Cerita Panji pada dasarnya mengandung unsur utama berupa pengembaraan, penyamaran dan percintaan. Dalam pengembaraan, tokoh utama selalu berperang, mengalahkan musuh-musuhnya. Cerita diakhiri pertemuan kedua tokoh utama dalam ikatan pernikahan.
Karsono H. Saputra menuliskan Panji sempat berubah nama menjadi Klana Jayengsari, Kudanarawangsa, Angronakung. “Biasanya nama samaran tokoh utama menjadi judul cerita, kecuali Panji Angreni. Panji Angreni adalah nama putri Patih Jenggala Kudanawarsa, pernah dinikahi Panji meski tak direstui oleh raja Jenggala,” tulis Karsono H. Saputra.
Nama Panji berasal dari kata panji, apanji, mapanji Dalam bahasa Jawa kuna, panji merupkan gelar bangsawan tinggi.

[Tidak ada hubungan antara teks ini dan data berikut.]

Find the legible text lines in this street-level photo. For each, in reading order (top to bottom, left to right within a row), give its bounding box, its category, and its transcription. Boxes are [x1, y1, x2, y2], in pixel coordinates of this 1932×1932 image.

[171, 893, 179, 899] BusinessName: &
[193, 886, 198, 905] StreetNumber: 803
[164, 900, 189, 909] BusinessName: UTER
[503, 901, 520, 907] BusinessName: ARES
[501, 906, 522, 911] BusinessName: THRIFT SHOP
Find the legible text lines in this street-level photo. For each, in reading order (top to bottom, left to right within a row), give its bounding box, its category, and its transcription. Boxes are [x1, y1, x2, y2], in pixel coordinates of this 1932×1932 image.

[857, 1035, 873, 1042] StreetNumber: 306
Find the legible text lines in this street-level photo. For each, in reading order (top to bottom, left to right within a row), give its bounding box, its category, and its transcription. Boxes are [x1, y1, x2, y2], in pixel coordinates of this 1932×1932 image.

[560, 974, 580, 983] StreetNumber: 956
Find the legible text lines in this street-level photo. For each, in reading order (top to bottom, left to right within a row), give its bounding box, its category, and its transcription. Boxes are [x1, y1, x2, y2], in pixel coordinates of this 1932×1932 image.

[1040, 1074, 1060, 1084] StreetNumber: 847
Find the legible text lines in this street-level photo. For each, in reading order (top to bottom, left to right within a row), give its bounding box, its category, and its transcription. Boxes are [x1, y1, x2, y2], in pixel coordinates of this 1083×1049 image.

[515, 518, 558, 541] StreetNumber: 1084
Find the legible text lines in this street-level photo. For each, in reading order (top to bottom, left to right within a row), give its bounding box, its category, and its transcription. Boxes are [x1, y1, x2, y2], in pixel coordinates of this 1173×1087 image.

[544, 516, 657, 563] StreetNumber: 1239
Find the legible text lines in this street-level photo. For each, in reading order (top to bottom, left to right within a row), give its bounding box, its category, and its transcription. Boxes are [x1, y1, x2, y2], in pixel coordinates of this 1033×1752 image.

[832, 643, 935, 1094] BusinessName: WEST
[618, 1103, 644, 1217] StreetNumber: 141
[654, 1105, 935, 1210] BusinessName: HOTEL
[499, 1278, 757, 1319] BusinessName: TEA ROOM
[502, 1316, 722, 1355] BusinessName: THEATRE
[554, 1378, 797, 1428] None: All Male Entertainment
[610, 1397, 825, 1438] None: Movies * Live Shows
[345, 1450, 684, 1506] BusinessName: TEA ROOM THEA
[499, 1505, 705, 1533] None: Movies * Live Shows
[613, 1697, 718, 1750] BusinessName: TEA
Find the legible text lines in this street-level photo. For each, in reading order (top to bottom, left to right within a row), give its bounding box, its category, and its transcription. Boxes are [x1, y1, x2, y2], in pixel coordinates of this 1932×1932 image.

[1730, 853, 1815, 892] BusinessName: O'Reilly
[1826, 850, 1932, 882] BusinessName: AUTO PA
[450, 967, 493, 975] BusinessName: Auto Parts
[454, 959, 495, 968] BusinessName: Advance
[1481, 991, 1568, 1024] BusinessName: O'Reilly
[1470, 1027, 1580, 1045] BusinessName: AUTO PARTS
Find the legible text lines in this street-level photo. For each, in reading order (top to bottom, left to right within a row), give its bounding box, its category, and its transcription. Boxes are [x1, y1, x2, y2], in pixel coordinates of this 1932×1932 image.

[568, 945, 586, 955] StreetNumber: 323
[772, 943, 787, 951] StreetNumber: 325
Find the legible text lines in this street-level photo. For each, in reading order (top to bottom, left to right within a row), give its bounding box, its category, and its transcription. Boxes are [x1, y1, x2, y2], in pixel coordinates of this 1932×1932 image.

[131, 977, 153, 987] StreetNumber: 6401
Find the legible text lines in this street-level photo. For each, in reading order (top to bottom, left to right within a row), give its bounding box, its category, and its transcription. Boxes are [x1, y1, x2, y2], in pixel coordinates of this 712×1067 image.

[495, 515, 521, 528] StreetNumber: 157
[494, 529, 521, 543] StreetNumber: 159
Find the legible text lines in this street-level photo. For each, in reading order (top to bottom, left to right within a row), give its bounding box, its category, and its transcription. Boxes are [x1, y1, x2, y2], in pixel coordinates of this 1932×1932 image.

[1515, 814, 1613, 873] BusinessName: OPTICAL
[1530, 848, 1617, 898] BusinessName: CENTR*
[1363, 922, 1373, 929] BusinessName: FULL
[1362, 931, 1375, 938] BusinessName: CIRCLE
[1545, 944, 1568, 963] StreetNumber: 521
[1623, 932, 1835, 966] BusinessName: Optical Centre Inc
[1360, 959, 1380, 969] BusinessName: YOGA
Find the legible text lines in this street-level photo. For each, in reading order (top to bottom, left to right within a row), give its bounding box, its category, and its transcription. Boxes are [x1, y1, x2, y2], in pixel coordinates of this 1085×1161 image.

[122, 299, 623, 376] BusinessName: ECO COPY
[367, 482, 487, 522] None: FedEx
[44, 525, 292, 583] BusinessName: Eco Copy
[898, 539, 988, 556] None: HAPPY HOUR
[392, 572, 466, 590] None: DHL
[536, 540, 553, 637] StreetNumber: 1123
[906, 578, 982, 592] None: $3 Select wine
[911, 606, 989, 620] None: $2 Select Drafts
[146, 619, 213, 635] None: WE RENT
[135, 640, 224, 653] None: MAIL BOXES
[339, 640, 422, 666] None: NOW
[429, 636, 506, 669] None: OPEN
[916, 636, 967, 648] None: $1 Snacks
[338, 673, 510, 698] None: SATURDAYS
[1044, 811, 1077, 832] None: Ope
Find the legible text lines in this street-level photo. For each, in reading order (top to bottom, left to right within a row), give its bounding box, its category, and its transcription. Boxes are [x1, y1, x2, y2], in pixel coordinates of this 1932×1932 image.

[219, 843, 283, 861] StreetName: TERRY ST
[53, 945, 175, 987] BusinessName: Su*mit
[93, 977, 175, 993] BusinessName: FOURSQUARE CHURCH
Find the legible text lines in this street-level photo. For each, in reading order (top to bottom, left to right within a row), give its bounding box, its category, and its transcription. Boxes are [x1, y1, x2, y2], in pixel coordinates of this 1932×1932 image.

Panji Tohjaya, putra Ken Arok dengan Ken Umang, serta Sang Mapanji Angragani, beberapa tokoh sejarah yang menggunakan nama panji, apanji atau mapanji.
Nama Inu berasal dari kata hino. Kata ini dalam bahasa Jawa kuna merujuk pada golongan bangsawan tingkat tinggi, seorang putra mahkota. Nama Panji Inu menggambarkan sosok putra mahkota kerajaan Jenggala.
“Cerita Panji berkembang di pesisir Jawa Timur pada abad ke-16 sampai abad ke-17 sebelum masa kesusastraan Islam. Berg mengemukakan teori, cerita Panji terjadi pada Aman Pamalayu antara rentang tahun 1227-1440,” tulis Karsono H. Saputra.
Karsono H. Saputra menambahkan Poerbatjaraka menolak pendapat Berg tersebut. Alasannya Poerbatjaraka menilai antara rentang tahun 1227 sampai tahun 1400, ingatan penyusun cerita Panji ingat baik tentang kerajaan Singasari, sehingga tak mengacaukan keberadaannya, sezaman dengan Jenggala dan Daha.
Selain itu, cerita Panji tak ditemukan bukti ditulis dalam bahasa Jawa kuna. Pada perkembangannya, cerita Panji yang menjadi sastra Jawa yang dikenal juga di ranah sastra Melayu, Bali, Lombok, Sulawesi Selatan, dan bahkan hingga menyebar ke Thai dan Kampuchea.